Dr. Sundy and his team randomly assigned 212 participants with “treatment-failure” gout to one of three groups: one that took a lower dose of the drug, one a higher dose, and one a placebo. Neither the study volunteers nor their doctors knew who was getting the new gout drug or the placebo.

People qualified for the study if they had a history of more than three gout flares in 18 months or if they had at least one joint deformed by the disease; if they had high levels of uric acid in their blood; and if standard drug treatment with the current “gold standard” gout medication, allopurinol, had not worked.

About 40 percent of participants treated with pegloticase saw their blood levels of uric acid drop “within hours” of starting the drug, Dr. Sundy said. The reduction in uric acid translated into significant improvements in physical functioning and a drop in the number of tender and deformed joints in the pegloticase groups as compared to the placebo group.

There was no significant difference in the number of gout flares, however, between the pegloticase groups and the placebo group.

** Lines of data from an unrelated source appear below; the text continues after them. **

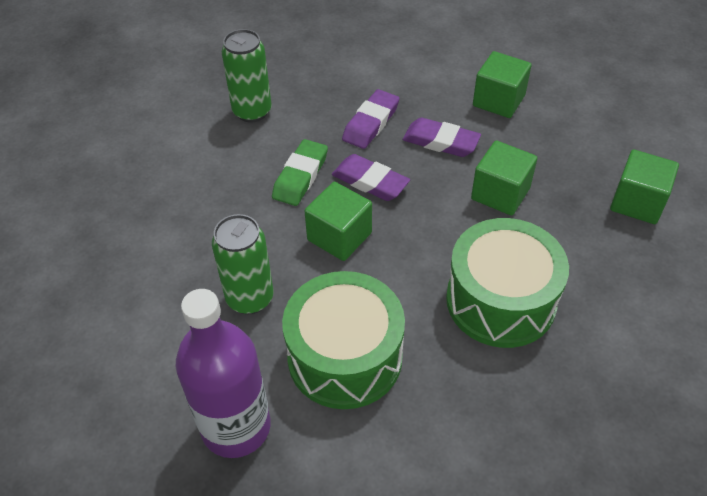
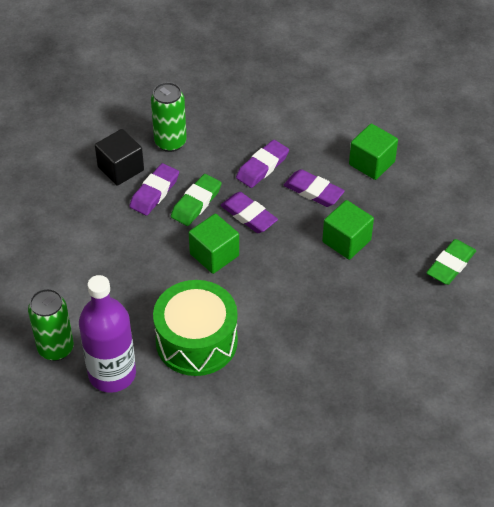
camera: 10 degrees right, 0 degrees up
(196, 150) = (120, 169): none -> black cube
(245, 171) = (154, 192): none -> purple eraser
(250, 298) = (139, 289): green can -> green can (56, 348)
(500, 300) = (319, 321): green drum -> none
(637, 202) = (450, 265): green cube -> green eraser

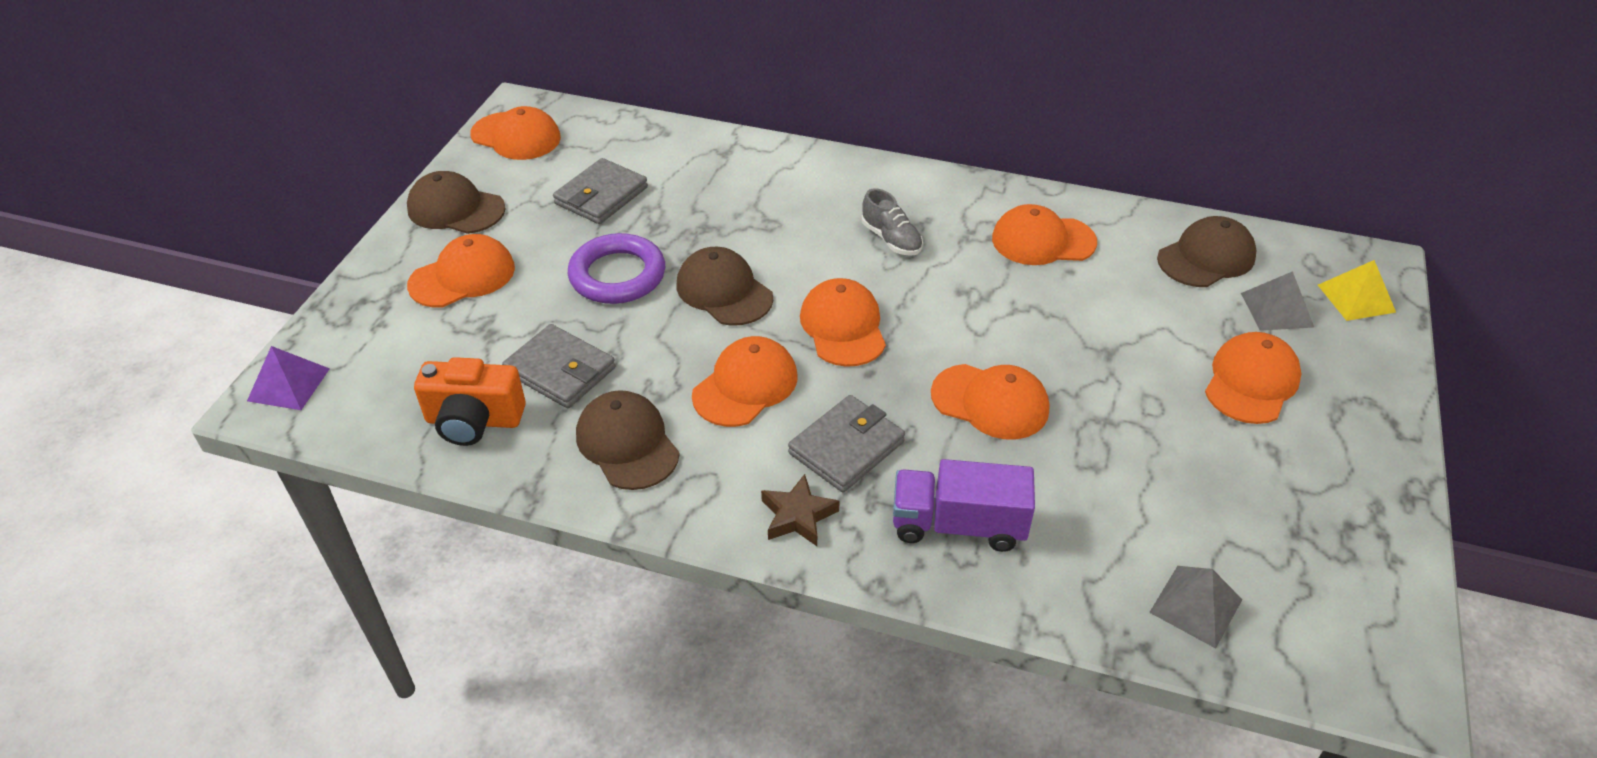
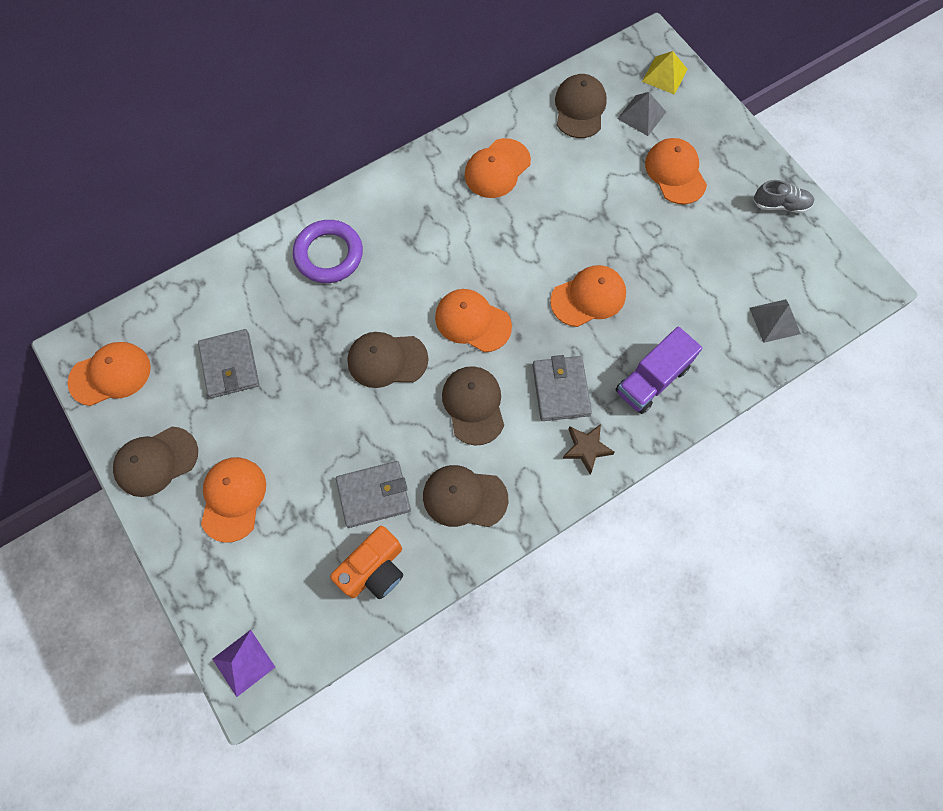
camera: 50 degrees left, 25 degrees up
(617, 275) = (318, 408): purple ring -> purple ring (329, 254)
(745, 386) = (473, 405): orange cap -> brown cap
(891, 239) = (425, 240): grey shoe -> grey shoe (780, 205)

The new gout drug also had significant drawbacks, Dr. Sundy said.

Infusion reactions occurred in 26 percent of patients treated with the lower dose and in 40 percent of patients treated with the higher dose of the drug as compared to just 5 percent of participants who got the placebo. Slightly more than one in four study participants on pegloticase suffered from other serious adverse events compared to just one in 10 of those who took the placebo.

Because of the significant side effects, Dr. Sundy stressed that pegloticase would likely be an option for only the worst gout cases.